40% of households have at least one person with additional needs.

With so many people struggling to access this vital service, there was a need to make some changes to the process. To ensure that those who were struggling to access the service were catered for and taken into account.

Our hypothesis was that if we made the start page simpler, it would not just improve the experience of users from low confidence backgrounds and marginalised groups but improve the experience for all users. 

But most importantly, we needed a way of reporting on our changes, to measure the tangible improvements.

Designing a performance framework

Without a framework, it becomes almost  impossible to measure the impact of design decisions. Therefore a performance framework needs to include things like the top-level service purpose, goals, user needs, key performance indicators and design hypotheses.

Because these frameworks consider user-needs, it keeps tech, design and data hypotheses focussed on improving things for the people using it.

In the case of NHS England, we spent several weeks workshopping and refining our framework and used the start page changes to test the effectiveness of:

  • our design decisions
  • the framework we had created

As well as being a useful tool to help us to optimise the service, it also acted as a useful reminder of the purpose the project was working towards.

When delivering something at pace and to scale, it can be easy to lose sight of why you started the work in the first place. Building a framework can help companies to course correct, ensuring the focus remains on the initial intended outputs.

Not just moving the problem elsewhere

That is not to say that making changes is solely about relocating the issue. A performance framework must encompass the entire reach of the project, otherwise the impact of changes could be missed.

When we altered the start page for NHS England, we wondered if it would simply move the problem to somewhere else in the service.

After a month of making the change, we observed a significant decrease of 11% in drop-offs on the start page without any increase in drop-offs on the pages we moved the content to. 

Similarly, we found that the average time users spent on the start page decreased significantly by 18.5% – with no significant change to how long they spent on other pages.

This was only made possible by the utilisation of the performance framework and reactive, iterative improvements.

By reducing the amount of time people spend on the start page and increasing the amount of people who continue into the service, we did what we set out to achieve.

Without a performance framework in place this would have been harder to measure.

How a performance framework helps in the long-term

Using a performance framework was a useful first step.
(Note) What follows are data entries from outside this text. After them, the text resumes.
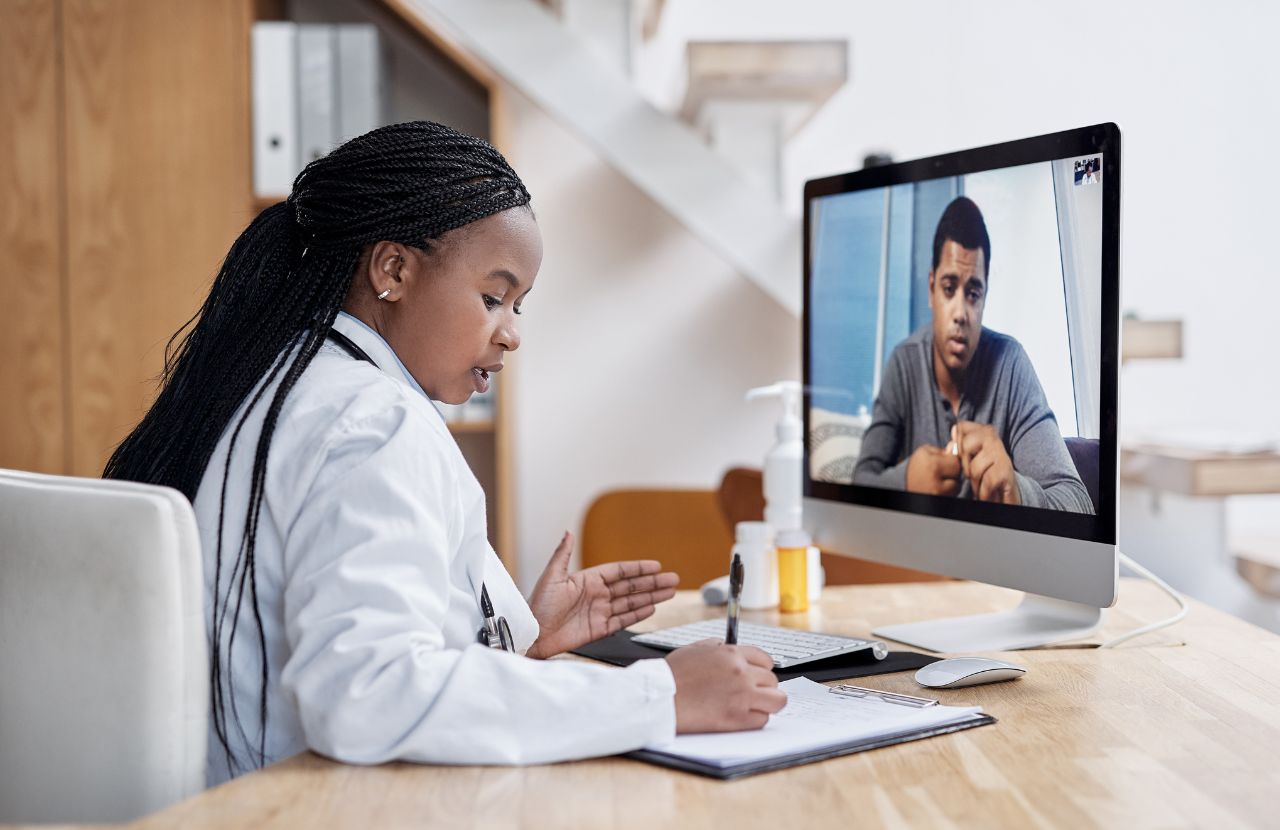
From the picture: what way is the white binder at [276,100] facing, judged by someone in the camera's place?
facing the viewer

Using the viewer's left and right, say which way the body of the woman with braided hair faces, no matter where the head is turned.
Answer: facing to the right of the viewer

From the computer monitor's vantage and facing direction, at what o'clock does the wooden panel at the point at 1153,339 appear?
The wooden panel is roughly at 5 o'clock from the computer monitor.

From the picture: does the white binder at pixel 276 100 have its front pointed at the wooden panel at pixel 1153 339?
no

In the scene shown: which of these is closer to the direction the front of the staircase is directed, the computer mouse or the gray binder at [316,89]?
the computer mouse

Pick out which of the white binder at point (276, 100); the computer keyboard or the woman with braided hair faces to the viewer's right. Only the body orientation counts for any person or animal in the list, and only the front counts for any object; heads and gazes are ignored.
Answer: the woman with braided hair

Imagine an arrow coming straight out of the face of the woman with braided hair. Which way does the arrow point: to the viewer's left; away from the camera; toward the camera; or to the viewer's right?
to the viewer's right

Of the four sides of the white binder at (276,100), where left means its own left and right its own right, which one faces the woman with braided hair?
front

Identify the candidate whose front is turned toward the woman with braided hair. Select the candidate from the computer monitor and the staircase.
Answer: the computer monitor

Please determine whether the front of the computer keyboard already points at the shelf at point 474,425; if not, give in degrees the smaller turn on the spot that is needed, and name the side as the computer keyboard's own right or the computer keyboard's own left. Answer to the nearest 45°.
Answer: approximately 90° to the computer keyboard's own right

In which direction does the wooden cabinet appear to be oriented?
toward the camera

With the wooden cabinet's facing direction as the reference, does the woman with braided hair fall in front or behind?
in front

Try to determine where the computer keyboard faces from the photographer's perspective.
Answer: facing the viewer and to the left of the viewer
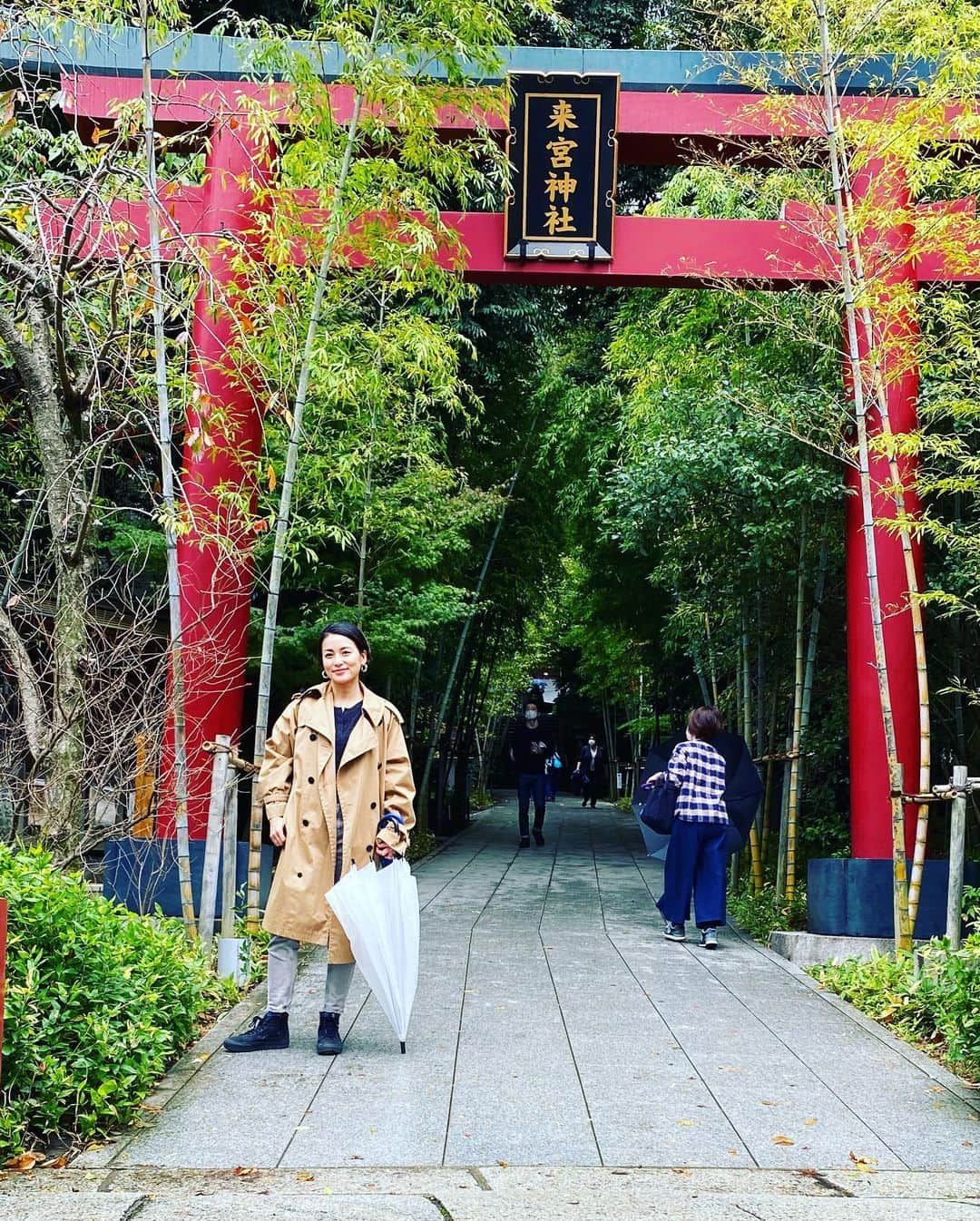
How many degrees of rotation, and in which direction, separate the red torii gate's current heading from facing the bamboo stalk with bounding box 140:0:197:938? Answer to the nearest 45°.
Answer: approximately 45° to its right

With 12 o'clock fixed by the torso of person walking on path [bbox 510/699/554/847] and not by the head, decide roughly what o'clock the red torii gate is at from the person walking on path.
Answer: The red torii gate is roughly at 12 o'clock from the person walking on path.

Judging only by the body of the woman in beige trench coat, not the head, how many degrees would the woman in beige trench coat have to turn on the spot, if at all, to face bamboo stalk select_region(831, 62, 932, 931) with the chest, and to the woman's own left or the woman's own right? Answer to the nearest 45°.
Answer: approximately 135° to the woman's own left

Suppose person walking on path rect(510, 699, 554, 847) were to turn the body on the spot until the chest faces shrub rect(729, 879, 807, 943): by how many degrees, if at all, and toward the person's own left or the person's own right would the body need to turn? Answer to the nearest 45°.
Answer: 0° — they already face it

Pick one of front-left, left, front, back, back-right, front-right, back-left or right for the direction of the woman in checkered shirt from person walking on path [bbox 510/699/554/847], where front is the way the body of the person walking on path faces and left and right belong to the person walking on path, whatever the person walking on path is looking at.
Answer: front

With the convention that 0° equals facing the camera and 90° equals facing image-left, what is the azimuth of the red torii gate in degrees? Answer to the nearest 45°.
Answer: approximately 0°

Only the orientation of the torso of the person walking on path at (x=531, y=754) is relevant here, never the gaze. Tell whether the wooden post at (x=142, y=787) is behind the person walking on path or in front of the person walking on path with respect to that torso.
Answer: in front

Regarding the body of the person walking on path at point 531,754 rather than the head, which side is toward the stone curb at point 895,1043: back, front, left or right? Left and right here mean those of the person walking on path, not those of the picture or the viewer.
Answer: front

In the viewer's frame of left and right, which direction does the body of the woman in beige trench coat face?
facing the viewer
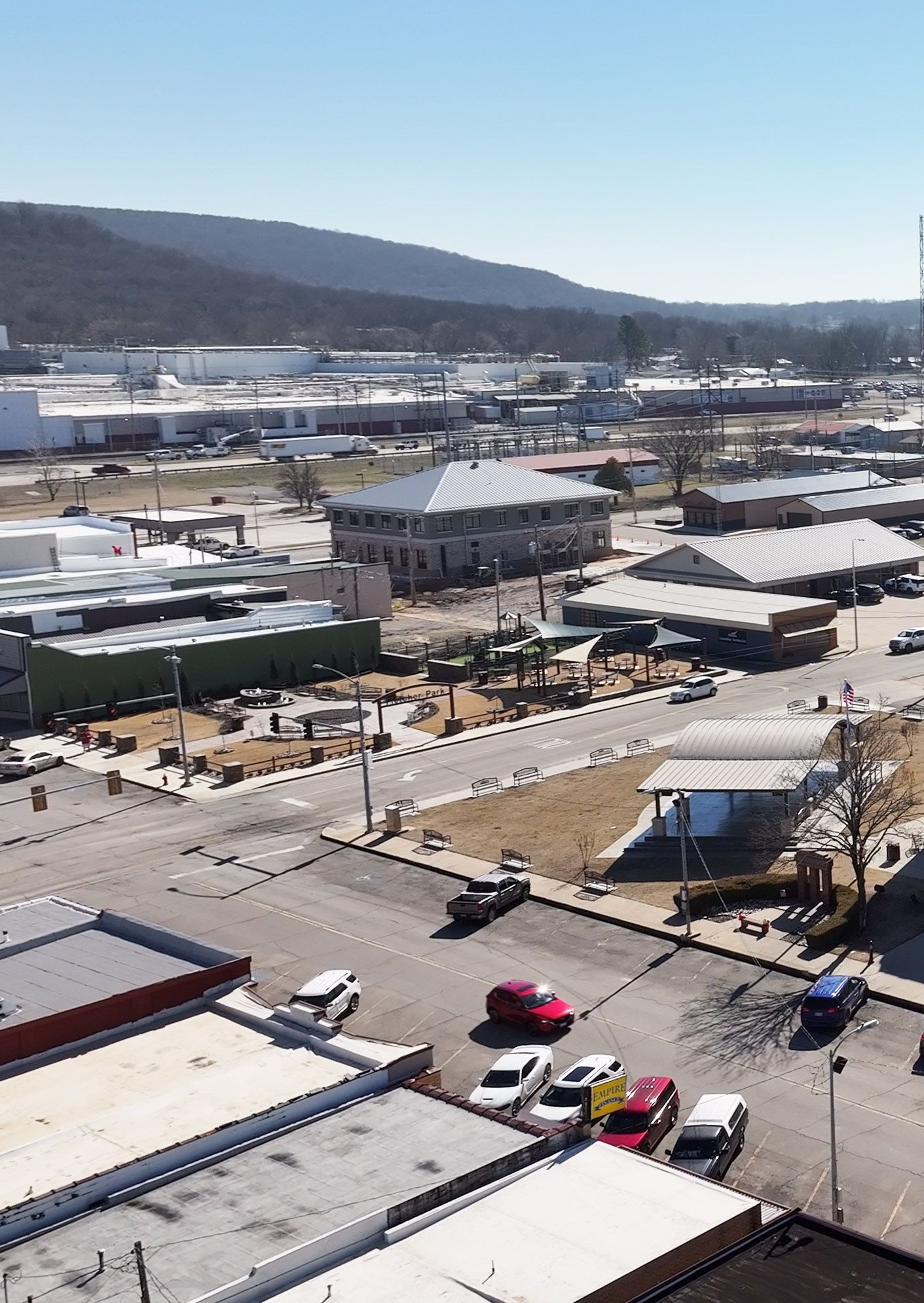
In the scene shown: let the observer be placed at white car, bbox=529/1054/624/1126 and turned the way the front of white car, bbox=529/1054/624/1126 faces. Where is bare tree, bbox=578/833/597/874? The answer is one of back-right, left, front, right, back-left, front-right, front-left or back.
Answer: back-right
It provided us with some re-assuring data and gave us confidence that we have built a tool which works for our service.

That does not mean the job is done though. There are new challenges emerging that would benefit from this approach. With that said – a performance framework is something which should always be evolving. It does not stop at one test.

As a team we will continue to iterate upon and use our performance framework to help monitor our design decisions and put our users first.

And, most significantly, consider how such frameworks can be utilised across a greater range of applications moving forward. That way, proving success becomes much easier.